For us, the individual investor, it’s time to go global with some of our greenbacks.
To be sure, many markets around the world are, like Wall Street, oxygen deprived these days. Ireland is expensive, as is Denmark, the Netherlands, Switzerland, and New Zealand. In fact, the world as a whole carries a traditional PE ratio of 19 and a Shiller PE of 24. That’s not crazy expensive like America, but it’s decidedly not cheap and is, arguably, somewhat overvalued.
That said, market averages are always comprised of stocks and markets that are expensive and those that are cheap…and cheap, or at least relatively cheap, stock markets do exist around the world.
Take, for instance, the United Kingdom.
The U.K. certainly has Brexit-tainted political headwinds that could morph into substantial financial headwinds in 2020, depending on how that drama plays out. That said, the U.K. is relatively inexpensive with a traditional and a Shiller PE both in the 16 range. Nearby Spain is even cheaper. Poland and the Czech Republic are cheaper still, sporting traditional and Shiller PEs in the range of 10 to 13.
And it’s not just Europe that’s on sale. Over in Asia, Hong Kong, China, Singapore, and Malaysia are all in the stock market equivalent of the bargain basement bin at the moment.
As for the absolute cheapest: Russia and Turkey, each with single-digit PE ratios, are the least-expensive major markets in the world. Yes—they both have financial and/or political issues they’re dealing with. But such events are usually fleeting, and market valuations always revert to the mean.
Said another way: What goes up, always comes down…and what’s currently down regularly goes back up.
And in that is our opportunity to profit. The way we do so is to take profits in what has gone up (the U.S.) and invest in what is currently down (much of the rest of the world).
Here is where I’m looking.
First and Foremost: Emerging Europe
I would certainly have a mutual fund or exchange traded fund (ETF) that singularly invests in this part of the world, which includes Russia, Poland, Czech Republic, Hungary, Greece, and Turkey, among other markets. This is the cheapest part of the world today.
That’s largely because institutional investors are currently focused on major European markets such as Germany, Switzerland, France, the Netherlands, etc. “Big” and “blue chip” are in vogue because these kinds of large stock markets are where most of the world’s liquidity resides.
Smaller markets, even though their economies are growing nicely in many cases, are simply shunted aside for lack of interest due, in part, to lack of liquidity. (Big investors like to be able to get into a market without their large-scale purchases moving a stock price; and, more importantly, they like to be able to sell their positions quickly, if they need to flee in a crisis).
I would own a mutual fund or an ETF that owns just China, one that invests just in Hong Kong, and a third concentrated on Southeast Asia.
China and Hong Kong are cheap. Hong Kong, in particular, is artificially cheap because of all the social unrest rocking the city in recent months. That will pass, and Hong Kong markets will right themselves quickly.
Though not every market in Southeast Asia is cheap, most of the funds that you will find have a large concentration in Singapore and Malaysia, and both of those markets are relatively cheap and stacked with strong companies.
Third: The United Kingdom
Brexit is a wildcard, no doubt. And I am not convinced conservative British politicians are smart enough to navigate this without disaster. Nor is much of the world impressed with the loony lurch away from the European Union, as witnessed by the fact that U.K. stocks have pretty much trodden water for the last few years.

Extracted data –

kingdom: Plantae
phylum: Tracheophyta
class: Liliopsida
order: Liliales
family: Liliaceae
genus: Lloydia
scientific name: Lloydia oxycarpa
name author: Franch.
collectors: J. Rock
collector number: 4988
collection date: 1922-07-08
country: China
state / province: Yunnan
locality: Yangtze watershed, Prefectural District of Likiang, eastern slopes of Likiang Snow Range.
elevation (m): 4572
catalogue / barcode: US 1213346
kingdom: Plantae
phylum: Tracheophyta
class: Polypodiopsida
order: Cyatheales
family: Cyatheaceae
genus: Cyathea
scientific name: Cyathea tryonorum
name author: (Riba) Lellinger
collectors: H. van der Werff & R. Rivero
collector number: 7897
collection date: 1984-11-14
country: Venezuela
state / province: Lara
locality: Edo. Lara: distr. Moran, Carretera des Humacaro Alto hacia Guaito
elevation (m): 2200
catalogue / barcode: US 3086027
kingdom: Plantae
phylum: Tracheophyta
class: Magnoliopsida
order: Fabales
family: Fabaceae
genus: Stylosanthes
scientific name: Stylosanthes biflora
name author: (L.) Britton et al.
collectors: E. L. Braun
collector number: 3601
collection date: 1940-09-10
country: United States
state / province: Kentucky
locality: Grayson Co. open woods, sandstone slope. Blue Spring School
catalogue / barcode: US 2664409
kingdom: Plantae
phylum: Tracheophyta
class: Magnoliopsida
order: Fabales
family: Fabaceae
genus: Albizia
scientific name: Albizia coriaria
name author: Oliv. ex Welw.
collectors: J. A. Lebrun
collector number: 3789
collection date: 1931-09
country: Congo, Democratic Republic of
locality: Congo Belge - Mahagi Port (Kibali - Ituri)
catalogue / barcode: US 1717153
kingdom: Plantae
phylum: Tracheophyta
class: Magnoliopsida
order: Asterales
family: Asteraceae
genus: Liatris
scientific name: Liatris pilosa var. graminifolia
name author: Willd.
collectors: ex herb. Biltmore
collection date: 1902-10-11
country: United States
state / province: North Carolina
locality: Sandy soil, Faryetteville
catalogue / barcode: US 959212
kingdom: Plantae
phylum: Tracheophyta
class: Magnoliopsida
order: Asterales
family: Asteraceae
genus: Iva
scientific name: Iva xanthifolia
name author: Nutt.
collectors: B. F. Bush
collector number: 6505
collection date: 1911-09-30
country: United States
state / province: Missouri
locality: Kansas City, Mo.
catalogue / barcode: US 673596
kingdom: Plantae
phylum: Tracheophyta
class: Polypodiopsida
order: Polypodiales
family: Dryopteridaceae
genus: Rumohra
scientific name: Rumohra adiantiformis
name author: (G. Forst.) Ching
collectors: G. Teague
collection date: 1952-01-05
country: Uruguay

Goal 1 – In the investing commentary, which two countries are named as the least-expensive major markets in the world?
Goal 2 – In the listing, update the lines from the line with "genus: Cyathea" up to and including the line with "collector number: 6505" so that "collection date" becomes "date collected", with nothing else changed. Return only those lines.

Full output 1 – Russia and Turkey

Full output 2 –
genus: Cyathea
scientific name: Cyathea tryonorum
name author: (Riba) Lellinger
collectors: H. van der Werff & R. Rivero
collector number: 7897
date collected: 1984-11-14
country: Venezuela
state / province: Lara
locality: Edo. Lara: distr. Moran, Carretera des Humacaro Alto hacia Guaito
elevation (m): 2200
catalogue / barcode: US 3086027
kingdom: Plantae
phylum: Tracheophyta
class: Magnoliopsida
order: Fabales
family: Fabaceae
genus: Stylosanthes
scientific name: Stylosanthes biflora
name author: (L.) Britton et al.
collectors: E. L. Braun
collector number: 3601
date collected: 1940-09-10
country: United States
state / province: Kentucky
locality: Grayson Co. open woods, sandstone slope. Blue Spring School
catalogue / barcode: US 2664409
kingdom: Plantae
phylum: Tracheophyta
class: Magnoliopsida
order: Fabales
family: Fabaceae
genus: Albizia
scientific name: Albizia coriaria
name author: Oliv. ex Welw.
collectors: J. A. Lebrun
collector number: 3789
date collected: 1931-09
country: Congo, Democratic Republic of
locality: Congo Belge - Mahagi Port (Kibali - Ituri)
catalogue / barcode: US 1717153
kingdom: Plantae
phylum: Tracheophyta
class: Magnoliopsida
order: Asterales
family: Asteraceae
genus: Liatris
scientific name: Liatris pilosa var. graminifolia
name author: Willd.
collectors: ex herb. Biltmore
date collected: 1902-10-11
country: United States
state / province: North Carolina
locality: Sandy soil, Faryetteville
catalogue / barcode: US 959212
kingdom: Plantae
phylum: Tracheophyta
class: Magnoliopsida
order: Asterales
family: Asteraceae
genus: Iva
scientific name: Iva xanthifolia
name author: Nutt.
collectors: B. F. Bush
collector number: 6505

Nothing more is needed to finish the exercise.